Working in precision agriculture after finishing an undergraduate and master’s degree in agricultural engineering, Annand found the questions she was confronted with soon began to move beyond the scale of an individual farm or field.
“We’d be working to develop drainage plans one field at a time,” Annand said, “but the next level of questions started to come from the conservation districts: How do we move up to a connected network of fields and how we can better design drainage plans? ... What are the cumulative impacts of drainage projects?”
She found there weren’t a lot of answers at this level of questioning, so she went back to the network of people she’d met through her agricultural engineering degree and learned about the Global Institute for Water Security (GIWS) at USask, and the Centre for Hydrology and Global Water Futures (GWF).
“I thought, this is how we can get some answers,” she said.
Thus began her journey as a PhD student. Her supervisors were Dr. John Pomeroy (PhD), director of the Global Water Futures program and the USask Centre for Hydrology, and Dr. Howard Wheater (PhD), founding director of GIWS.
Her thesis focused on hydrological modelling of potential changes in wetland coverage on the Prairies. What would it look like if there were restoration to historical levels or, on the other hand, drainage to further loss?
This research has directly impacted the work she’s currently doing as a water resources engineer with Associated Engineering, where she’s evaluating potential wetland policy options and what the implications might be.
The topic of agriculture land drainage hits close to home for the farming community.
“It can be a heated topic but my goal with my work is to be someone that understands both sides and can communicate that well,” Annand said.
Annand is from Melfort, Sask., and while she didn’t grow up on a farm, she said her entire extended family are farmers and her siblings run an agricultural consulting business.
As a child, she said she was drawn to maths and science in school and was encouraged by strong women in her family to pursue her interests. At university, she eventually found her way to USask’s College of Engineering, and once there, she found many people who encouraged her to continue down that path.
She also found strong female mentorship from the GIWS community throughout her PhD studies, and said finding this supportive community was important for her, especially studying in areas where women are underrepresented.
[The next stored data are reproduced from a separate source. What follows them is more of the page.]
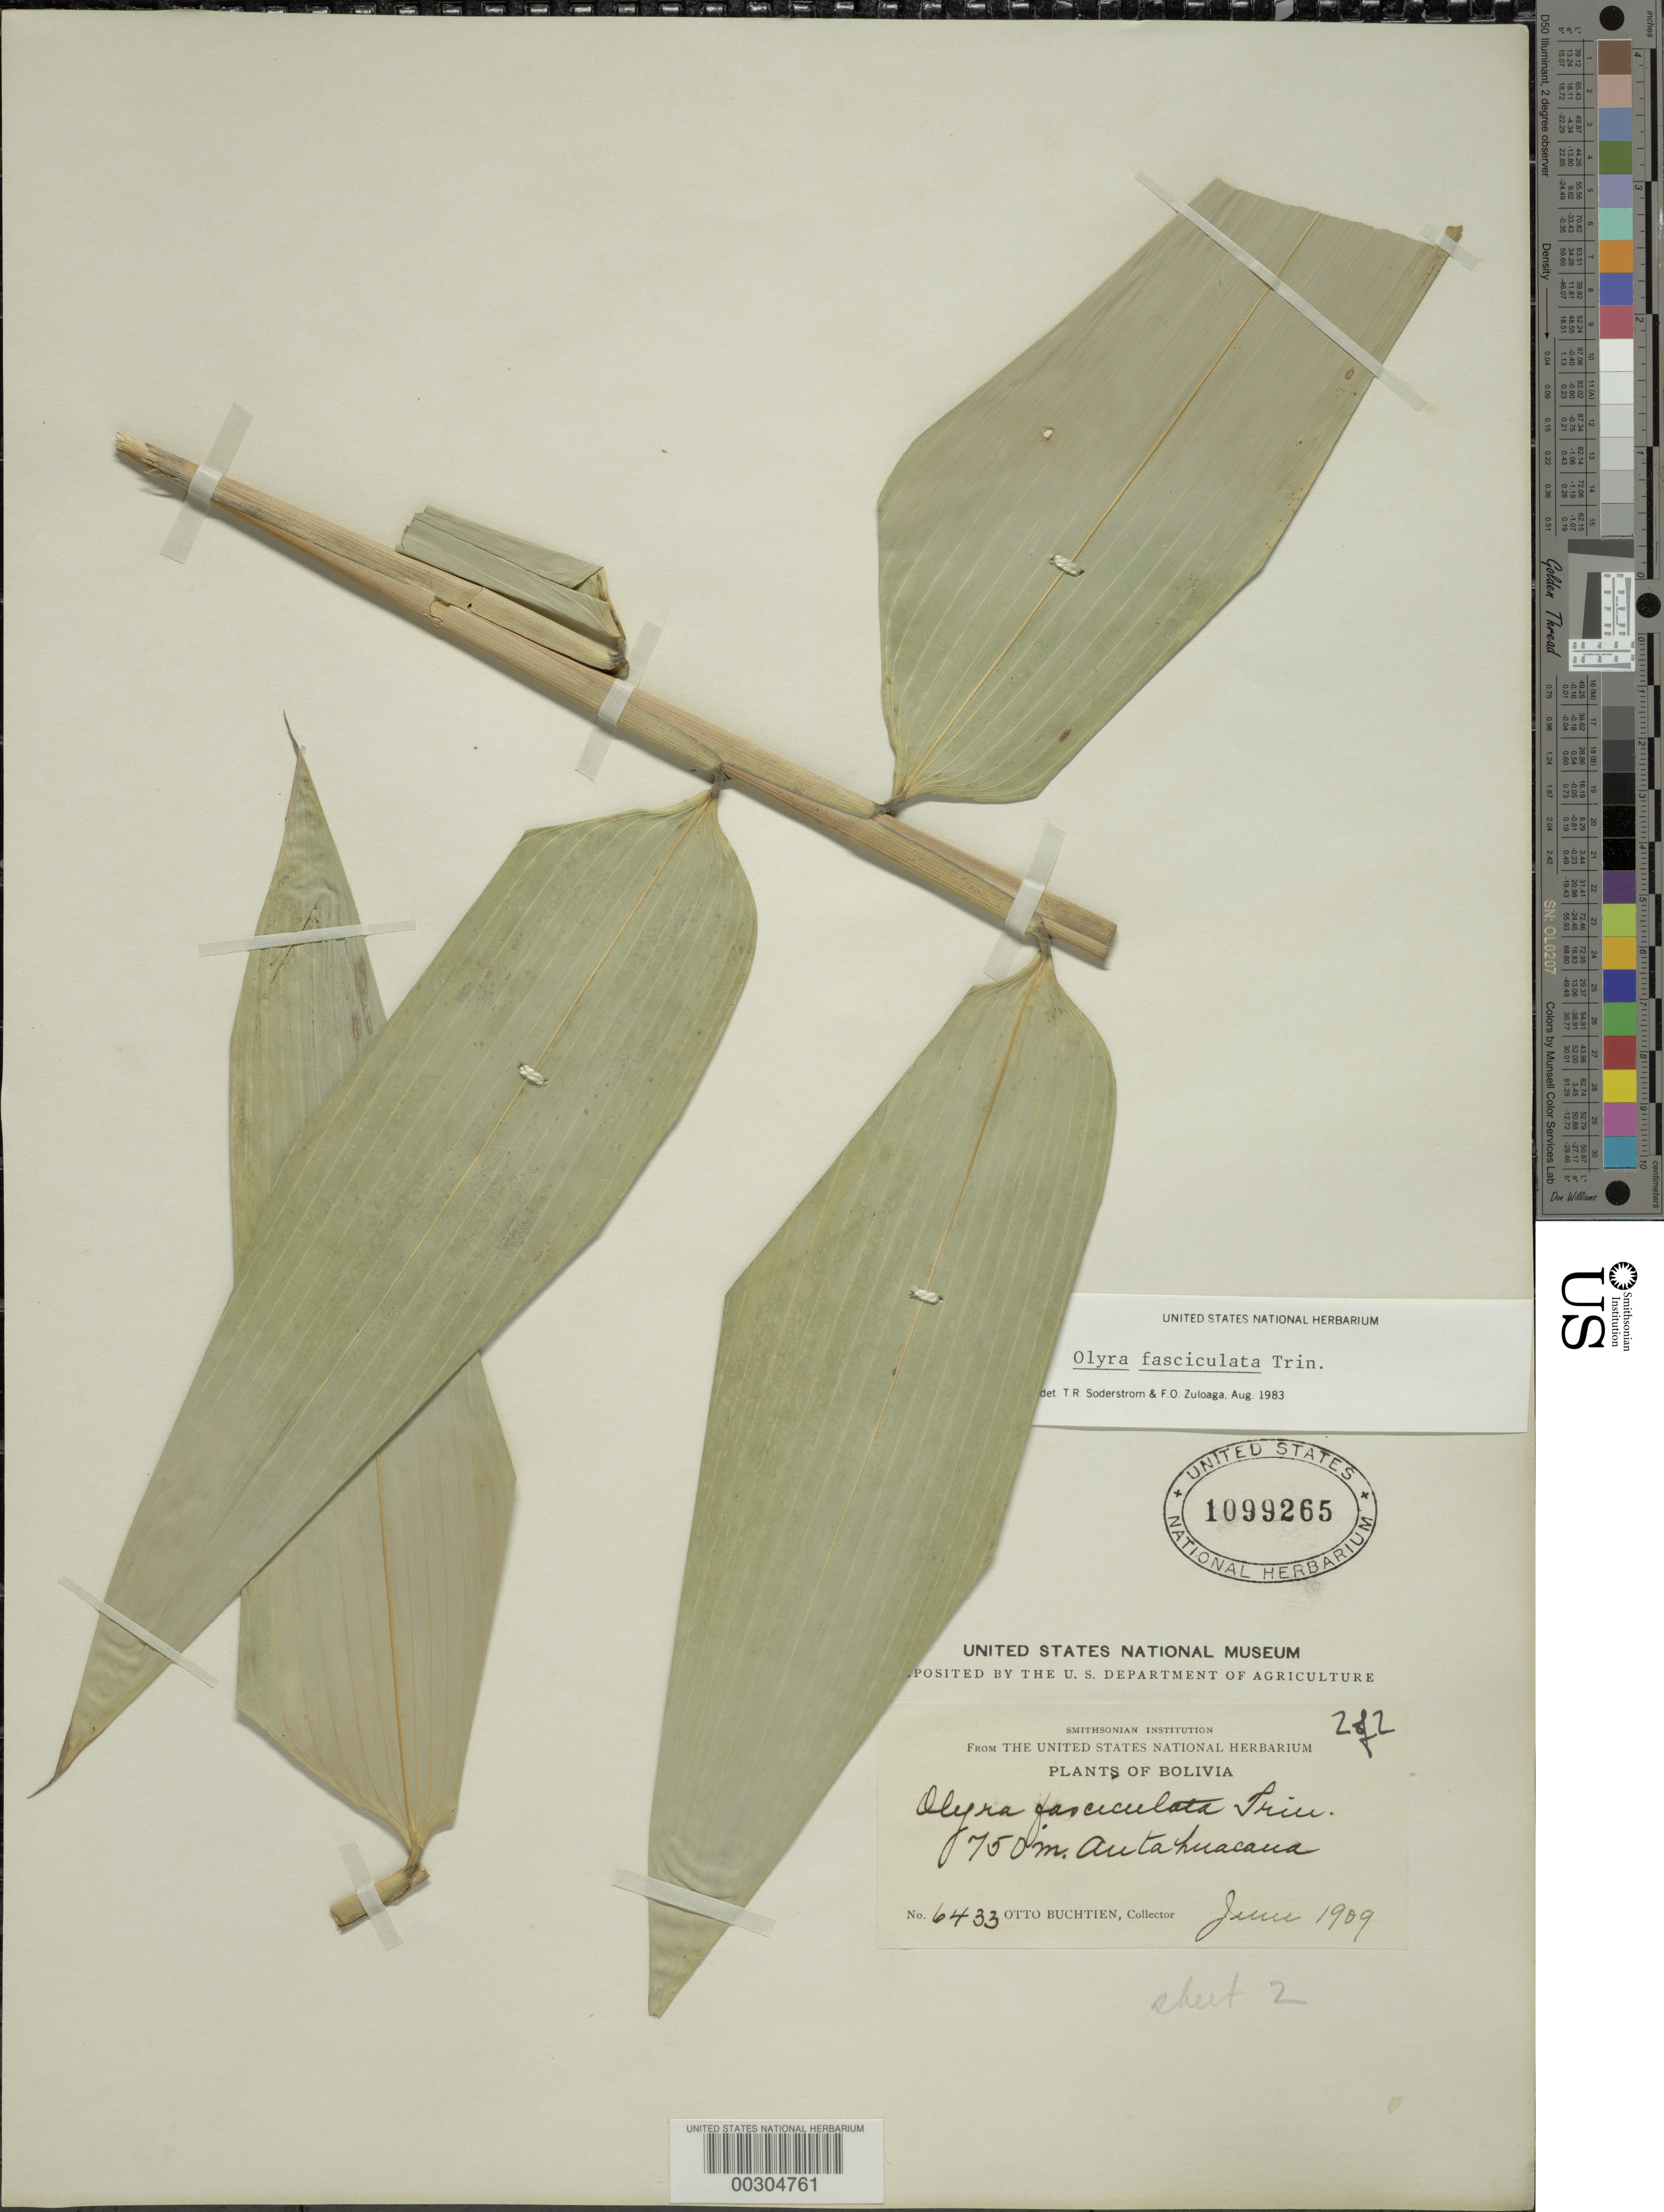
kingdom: Plantae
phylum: Tracheophyta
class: Liliopsida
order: Poales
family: Poaceae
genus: Olyra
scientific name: Olyra fasciculata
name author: Trin.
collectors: O. Buchtien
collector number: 6433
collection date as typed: Jun 1909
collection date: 1909-06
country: Bolivia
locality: Antahuacana, Espirito Santo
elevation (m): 750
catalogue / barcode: US 1099265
“I found it helpful to find a network of people that shared that experience and the Women and Water Lecture Series grew out of that,” she said.
The lecture series was started by Dr. Corrine Schuster-Wallace (PhD), associate professor in the Department of Geography and Planning. Annand said her role was to help find ways to make the lecture series bigger and to encourage networking between young professionals and potential mentors.
“It felt like a natural thing I wanted to be involved with,” she said.
Annand said an important part of her PhD journey was getting involved in extracurricular activities like lecture series as well as the GWF Young Professionals group, even if it was at the expense of publishing more research.
“There are a lot of soft skills and leadership opportunities that you can take advantage of through the PhD to build your network and make it a more enjoyable process,” she said. “The publications and the rest will come later.”
Annand successfully defended her thesis on April 25. She’s currently living in Kingston, Ont., with her fiancée Claire Meadows, who is the head coach of the women’s basketball team at Queen’s University.